This is an article I wrote back in the earlier part of last year (2015). It will perhaps be of use to students and academic writers.
A principle which appears to me to be a good one, which occurred to me some time last year, concerning writing, has been:
When preparing to write, start from the broadest context that the purpose of the document can possibly allow;
Then identify the broadest possible sub-divisions of this context;
Then give the broadest possible descriptions of these sub-divisions (though these descriptions should be broad, they must still be accurate);
The further each sub-division is pursued, the more evident will become the things that are less relevant to your chosen sub-division, and, so, less likely to receive much attention in the document itself, if any at all – (though it may well be beneficial to include some measure of this information in footnotes or appendices, for the sake of clarifying the research context, for both the comfort and benefit of the reader);
The sub-division which is the topic of the dissertation should also be attended to, and the writing on it completed, in the way just outlined above: with appropriate contextual information, subdivisions of the topic, etc.

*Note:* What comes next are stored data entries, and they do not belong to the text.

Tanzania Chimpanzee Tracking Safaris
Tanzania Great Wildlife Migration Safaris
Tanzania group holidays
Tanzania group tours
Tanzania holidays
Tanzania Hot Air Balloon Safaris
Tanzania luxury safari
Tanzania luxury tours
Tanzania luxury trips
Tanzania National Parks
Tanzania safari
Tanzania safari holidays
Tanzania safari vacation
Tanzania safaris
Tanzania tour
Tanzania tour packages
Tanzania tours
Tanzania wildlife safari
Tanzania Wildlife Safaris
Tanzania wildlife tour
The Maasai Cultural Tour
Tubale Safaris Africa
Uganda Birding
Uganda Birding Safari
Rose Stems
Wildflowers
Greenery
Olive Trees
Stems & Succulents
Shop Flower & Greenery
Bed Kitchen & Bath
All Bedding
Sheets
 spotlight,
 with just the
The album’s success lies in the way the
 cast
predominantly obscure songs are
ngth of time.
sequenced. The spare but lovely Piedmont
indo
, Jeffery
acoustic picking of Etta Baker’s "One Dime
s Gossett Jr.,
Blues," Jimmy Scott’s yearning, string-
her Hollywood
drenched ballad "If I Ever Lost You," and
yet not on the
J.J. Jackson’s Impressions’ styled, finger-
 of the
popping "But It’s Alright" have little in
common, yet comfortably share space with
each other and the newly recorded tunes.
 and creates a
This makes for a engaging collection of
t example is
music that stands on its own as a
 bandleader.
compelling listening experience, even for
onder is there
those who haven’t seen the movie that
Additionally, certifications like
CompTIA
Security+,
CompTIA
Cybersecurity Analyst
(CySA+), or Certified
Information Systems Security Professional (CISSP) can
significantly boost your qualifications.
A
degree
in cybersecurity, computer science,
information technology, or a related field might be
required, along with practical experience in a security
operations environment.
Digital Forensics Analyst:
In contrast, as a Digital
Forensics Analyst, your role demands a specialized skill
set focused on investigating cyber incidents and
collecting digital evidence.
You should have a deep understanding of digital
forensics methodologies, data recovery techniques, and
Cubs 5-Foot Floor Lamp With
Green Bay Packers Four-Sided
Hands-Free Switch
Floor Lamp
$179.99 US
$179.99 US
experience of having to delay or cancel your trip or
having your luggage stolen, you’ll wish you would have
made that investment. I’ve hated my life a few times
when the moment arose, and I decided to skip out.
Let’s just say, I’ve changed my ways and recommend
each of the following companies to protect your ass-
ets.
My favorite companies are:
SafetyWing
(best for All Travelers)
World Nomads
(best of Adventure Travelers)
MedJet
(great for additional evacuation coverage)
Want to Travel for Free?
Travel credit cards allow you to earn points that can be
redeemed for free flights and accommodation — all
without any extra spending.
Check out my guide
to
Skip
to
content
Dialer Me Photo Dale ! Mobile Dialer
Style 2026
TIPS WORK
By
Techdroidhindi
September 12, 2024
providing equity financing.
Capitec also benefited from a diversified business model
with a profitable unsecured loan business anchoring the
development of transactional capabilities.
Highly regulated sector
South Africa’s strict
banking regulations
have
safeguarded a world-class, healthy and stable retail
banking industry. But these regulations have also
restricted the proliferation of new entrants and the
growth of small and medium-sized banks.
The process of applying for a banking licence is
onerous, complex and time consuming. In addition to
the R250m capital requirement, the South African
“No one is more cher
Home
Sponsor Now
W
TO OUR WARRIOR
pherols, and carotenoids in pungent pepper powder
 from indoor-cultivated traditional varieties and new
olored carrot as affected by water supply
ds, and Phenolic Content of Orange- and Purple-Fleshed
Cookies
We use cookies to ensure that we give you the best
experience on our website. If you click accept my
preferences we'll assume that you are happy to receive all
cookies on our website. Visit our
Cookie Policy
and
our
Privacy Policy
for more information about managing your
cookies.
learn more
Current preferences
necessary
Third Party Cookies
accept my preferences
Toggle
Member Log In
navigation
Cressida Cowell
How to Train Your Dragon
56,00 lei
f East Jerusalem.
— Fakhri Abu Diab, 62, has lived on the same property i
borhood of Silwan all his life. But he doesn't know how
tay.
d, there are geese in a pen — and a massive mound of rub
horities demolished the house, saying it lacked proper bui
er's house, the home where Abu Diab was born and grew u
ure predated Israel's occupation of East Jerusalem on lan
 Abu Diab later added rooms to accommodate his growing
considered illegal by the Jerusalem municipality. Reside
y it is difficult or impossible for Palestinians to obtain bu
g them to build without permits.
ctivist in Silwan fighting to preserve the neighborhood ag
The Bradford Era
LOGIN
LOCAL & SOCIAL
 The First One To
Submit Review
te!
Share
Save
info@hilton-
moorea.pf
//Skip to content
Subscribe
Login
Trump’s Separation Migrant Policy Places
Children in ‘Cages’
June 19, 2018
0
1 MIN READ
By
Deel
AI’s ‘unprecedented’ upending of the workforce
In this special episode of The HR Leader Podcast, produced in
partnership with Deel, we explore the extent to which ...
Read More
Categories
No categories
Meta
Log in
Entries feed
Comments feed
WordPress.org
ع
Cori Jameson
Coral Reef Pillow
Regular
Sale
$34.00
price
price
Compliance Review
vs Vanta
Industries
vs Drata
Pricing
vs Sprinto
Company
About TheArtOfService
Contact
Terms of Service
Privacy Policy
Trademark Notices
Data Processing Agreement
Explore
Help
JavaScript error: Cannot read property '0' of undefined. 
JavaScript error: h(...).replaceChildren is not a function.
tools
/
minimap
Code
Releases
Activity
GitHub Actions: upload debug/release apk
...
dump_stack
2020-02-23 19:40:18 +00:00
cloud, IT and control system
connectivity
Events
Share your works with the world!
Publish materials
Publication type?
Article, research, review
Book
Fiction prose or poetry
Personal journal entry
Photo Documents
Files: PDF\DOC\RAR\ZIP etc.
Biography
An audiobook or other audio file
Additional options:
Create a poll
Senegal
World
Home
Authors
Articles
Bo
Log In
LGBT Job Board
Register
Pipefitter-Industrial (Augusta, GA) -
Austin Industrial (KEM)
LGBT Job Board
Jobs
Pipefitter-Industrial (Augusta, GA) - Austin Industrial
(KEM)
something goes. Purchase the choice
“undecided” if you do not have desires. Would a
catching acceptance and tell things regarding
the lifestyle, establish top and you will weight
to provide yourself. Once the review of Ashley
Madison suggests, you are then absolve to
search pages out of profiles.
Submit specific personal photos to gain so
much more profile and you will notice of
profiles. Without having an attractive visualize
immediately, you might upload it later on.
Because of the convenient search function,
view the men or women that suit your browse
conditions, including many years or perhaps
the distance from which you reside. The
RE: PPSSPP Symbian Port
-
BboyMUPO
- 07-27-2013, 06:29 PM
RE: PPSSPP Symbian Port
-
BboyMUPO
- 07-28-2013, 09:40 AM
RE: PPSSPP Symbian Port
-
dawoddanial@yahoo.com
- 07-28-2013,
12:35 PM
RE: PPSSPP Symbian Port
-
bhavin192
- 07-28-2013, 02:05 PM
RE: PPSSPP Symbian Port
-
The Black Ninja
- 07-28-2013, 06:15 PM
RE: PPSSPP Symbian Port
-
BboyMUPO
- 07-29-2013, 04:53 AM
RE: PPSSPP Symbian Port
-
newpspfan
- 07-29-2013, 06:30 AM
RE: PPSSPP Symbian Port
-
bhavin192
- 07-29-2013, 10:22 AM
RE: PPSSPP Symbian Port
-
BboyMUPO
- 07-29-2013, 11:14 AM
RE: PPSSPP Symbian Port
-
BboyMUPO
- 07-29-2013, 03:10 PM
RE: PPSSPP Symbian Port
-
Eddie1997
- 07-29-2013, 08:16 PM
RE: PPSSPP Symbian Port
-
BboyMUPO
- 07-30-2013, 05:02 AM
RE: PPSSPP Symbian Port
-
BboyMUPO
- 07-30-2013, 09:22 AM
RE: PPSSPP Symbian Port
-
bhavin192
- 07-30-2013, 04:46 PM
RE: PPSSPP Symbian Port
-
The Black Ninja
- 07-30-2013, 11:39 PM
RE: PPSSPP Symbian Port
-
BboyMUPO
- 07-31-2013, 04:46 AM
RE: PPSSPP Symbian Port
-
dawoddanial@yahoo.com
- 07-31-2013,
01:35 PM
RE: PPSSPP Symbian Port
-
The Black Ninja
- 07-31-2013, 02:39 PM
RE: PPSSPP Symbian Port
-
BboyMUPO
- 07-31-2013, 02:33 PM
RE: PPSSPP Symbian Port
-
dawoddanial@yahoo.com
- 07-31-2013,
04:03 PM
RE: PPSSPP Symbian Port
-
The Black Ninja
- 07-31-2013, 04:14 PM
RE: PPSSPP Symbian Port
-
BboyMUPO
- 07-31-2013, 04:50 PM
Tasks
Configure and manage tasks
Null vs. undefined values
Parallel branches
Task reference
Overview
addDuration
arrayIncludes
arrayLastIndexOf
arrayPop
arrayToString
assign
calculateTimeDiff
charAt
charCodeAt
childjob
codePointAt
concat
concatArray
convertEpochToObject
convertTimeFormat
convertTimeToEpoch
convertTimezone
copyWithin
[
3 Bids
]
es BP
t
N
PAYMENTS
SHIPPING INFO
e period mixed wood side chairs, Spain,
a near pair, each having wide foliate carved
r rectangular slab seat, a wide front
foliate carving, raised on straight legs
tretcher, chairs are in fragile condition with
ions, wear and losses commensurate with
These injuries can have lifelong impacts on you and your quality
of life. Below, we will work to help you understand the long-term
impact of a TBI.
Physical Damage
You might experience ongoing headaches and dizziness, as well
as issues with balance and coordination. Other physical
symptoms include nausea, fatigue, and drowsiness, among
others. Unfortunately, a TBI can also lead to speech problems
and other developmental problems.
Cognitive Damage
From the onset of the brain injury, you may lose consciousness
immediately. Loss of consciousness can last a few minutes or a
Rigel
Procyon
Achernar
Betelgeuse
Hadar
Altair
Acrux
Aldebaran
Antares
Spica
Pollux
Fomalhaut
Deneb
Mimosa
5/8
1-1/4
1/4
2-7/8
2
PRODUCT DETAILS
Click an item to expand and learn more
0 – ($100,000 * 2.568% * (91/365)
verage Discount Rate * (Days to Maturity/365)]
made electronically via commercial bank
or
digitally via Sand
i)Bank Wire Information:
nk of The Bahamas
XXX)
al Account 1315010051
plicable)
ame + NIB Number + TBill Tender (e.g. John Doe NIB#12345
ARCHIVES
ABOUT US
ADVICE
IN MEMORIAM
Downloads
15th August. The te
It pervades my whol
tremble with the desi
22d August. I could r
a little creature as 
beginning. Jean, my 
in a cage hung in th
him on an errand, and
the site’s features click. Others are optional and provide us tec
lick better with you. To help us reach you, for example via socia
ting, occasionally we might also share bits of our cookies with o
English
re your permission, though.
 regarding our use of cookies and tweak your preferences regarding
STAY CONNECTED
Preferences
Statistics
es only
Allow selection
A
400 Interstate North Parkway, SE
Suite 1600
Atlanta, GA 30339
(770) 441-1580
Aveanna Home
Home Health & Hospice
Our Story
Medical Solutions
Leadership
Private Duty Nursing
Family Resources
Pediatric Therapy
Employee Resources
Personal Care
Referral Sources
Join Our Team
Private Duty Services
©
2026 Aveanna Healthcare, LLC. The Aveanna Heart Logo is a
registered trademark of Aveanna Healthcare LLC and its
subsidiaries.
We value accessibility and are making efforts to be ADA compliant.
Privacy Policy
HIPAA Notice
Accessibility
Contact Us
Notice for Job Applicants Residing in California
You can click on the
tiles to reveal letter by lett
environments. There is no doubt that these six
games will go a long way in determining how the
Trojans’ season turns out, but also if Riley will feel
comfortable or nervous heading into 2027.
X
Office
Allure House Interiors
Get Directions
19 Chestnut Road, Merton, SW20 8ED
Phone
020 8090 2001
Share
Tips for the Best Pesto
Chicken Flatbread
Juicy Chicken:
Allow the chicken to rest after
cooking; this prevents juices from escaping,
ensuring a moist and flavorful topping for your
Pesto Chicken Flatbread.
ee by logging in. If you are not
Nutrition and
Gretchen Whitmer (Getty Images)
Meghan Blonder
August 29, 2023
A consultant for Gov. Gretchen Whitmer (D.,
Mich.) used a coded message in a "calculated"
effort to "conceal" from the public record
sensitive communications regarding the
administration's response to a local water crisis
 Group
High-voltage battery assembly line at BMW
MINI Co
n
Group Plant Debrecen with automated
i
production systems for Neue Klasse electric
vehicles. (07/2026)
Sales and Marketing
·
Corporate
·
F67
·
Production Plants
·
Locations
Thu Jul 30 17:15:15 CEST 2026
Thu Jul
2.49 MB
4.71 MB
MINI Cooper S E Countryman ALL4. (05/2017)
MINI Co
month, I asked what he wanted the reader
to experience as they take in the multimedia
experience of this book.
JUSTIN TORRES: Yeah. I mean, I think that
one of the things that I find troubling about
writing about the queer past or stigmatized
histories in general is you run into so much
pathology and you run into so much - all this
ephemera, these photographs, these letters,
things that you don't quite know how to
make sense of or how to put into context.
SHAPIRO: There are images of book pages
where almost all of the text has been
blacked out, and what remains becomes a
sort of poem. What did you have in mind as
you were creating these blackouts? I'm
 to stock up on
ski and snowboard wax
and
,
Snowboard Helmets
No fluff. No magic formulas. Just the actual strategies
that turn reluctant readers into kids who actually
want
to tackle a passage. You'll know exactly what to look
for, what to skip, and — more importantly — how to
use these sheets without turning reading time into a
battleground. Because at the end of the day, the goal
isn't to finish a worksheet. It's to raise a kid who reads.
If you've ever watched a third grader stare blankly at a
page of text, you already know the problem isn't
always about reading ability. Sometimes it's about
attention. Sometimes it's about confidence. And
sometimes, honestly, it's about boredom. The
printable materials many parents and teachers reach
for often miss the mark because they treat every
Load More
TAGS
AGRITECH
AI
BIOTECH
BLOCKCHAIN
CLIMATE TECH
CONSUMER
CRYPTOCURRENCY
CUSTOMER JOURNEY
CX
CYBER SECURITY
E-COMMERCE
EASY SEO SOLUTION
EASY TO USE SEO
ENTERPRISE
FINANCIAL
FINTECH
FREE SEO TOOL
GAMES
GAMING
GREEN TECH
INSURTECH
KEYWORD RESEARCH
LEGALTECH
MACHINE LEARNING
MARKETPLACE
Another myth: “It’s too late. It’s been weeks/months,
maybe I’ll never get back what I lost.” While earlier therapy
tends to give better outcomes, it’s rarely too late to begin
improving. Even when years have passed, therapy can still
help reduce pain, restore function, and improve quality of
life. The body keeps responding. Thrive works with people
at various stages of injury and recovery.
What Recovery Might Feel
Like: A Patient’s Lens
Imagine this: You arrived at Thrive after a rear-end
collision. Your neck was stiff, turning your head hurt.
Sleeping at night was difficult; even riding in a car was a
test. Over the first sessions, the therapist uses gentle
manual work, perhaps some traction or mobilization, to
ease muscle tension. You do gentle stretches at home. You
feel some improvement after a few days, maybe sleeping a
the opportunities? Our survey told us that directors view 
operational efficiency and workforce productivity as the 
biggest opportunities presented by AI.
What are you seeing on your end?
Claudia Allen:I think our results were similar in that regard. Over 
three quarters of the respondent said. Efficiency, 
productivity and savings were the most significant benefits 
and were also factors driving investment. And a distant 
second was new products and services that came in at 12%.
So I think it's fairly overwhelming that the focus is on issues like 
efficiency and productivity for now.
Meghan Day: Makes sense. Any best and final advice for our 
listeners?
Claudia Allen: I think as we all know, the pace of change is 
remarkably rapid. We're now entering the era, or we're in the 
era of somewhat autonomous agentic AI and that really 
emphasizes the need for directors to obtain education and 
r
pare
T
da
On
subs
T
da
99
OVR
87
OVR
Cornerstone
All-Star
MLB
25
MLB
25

Matters that are of broad relevance to the main topic of discussion may need to be mentioned no more than once;
The more relevant a broad matter is to the main topic of the discussion, the more will need to be said of it; the less, the less;
A matter that is of the least possible relevance to the topic, whilst still having some meaningful bearing on it, may receive sufficient attention by being mentioned only in passing.
The more relevant anything is to the main topic under discussion, the more it will need to be spoken of; but we must say nothing but what is relevant to the subject – no less or more.